▶ Material provided
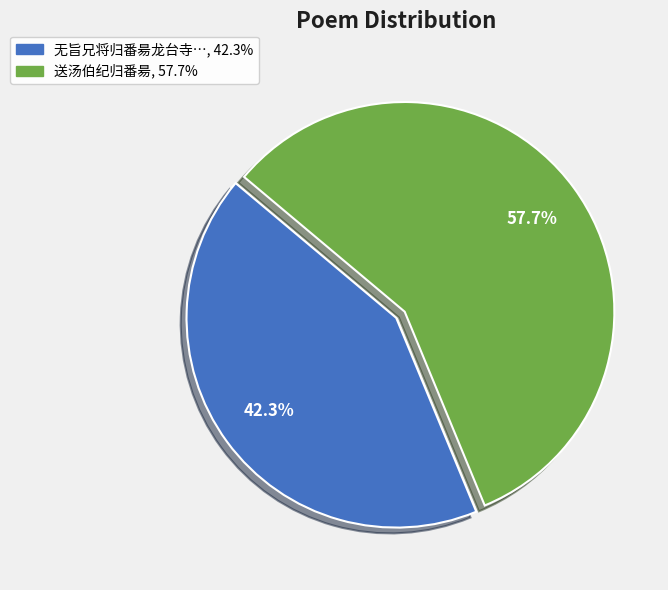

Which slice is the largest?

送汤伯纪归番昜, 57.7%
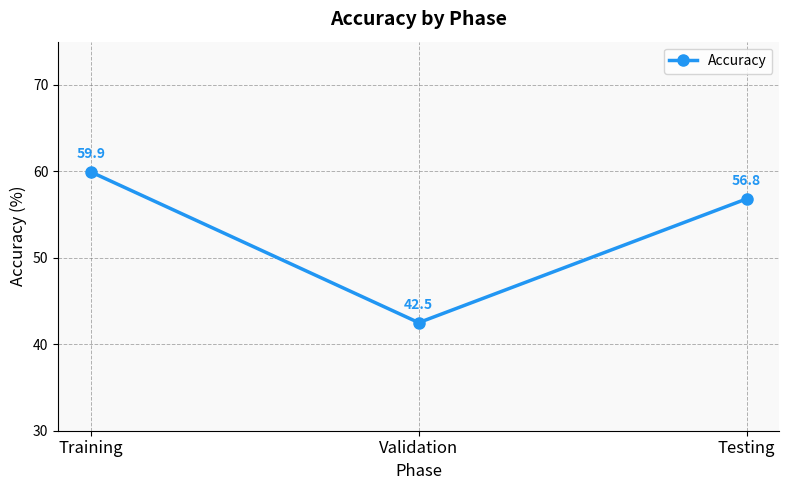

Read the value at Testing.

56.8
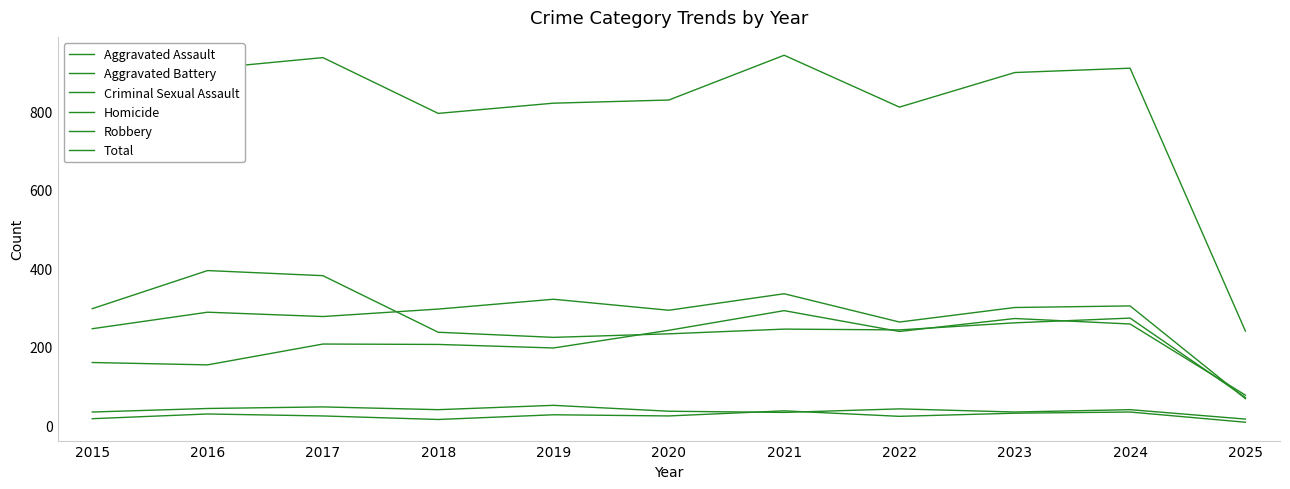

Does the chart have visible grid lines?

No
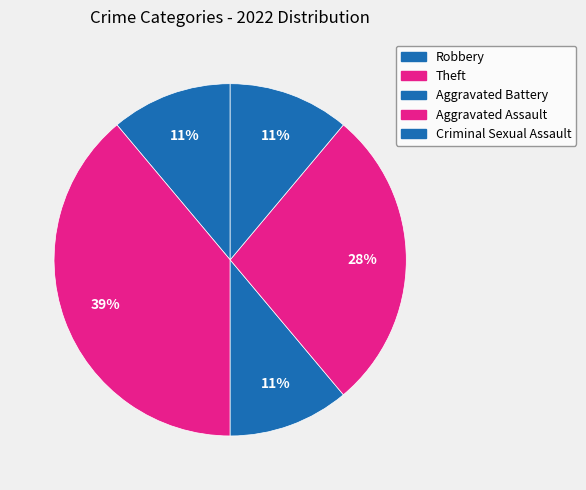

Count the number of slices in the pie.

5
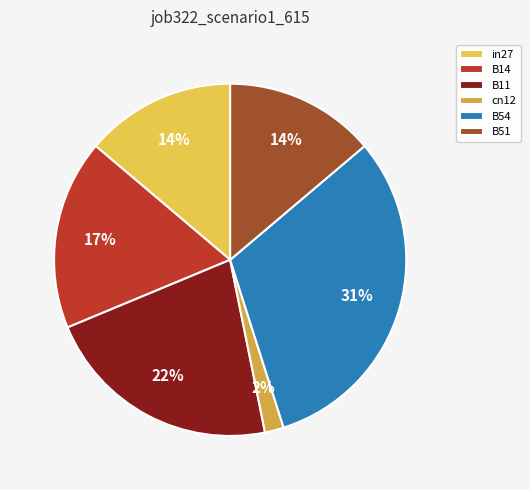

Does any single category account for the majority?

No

▶ Work instruction
Please write out all of the data above word for word, leaving out the pictures.

▶ Exercise solution
Which slice is the largest?

送汤伯纪归番昜, 57.7%

Read the value at Testing.

56.8

Does the chart have visible grid lines?

No

Count the number of slices in the pie.

5

Does any single category account for the majority?

No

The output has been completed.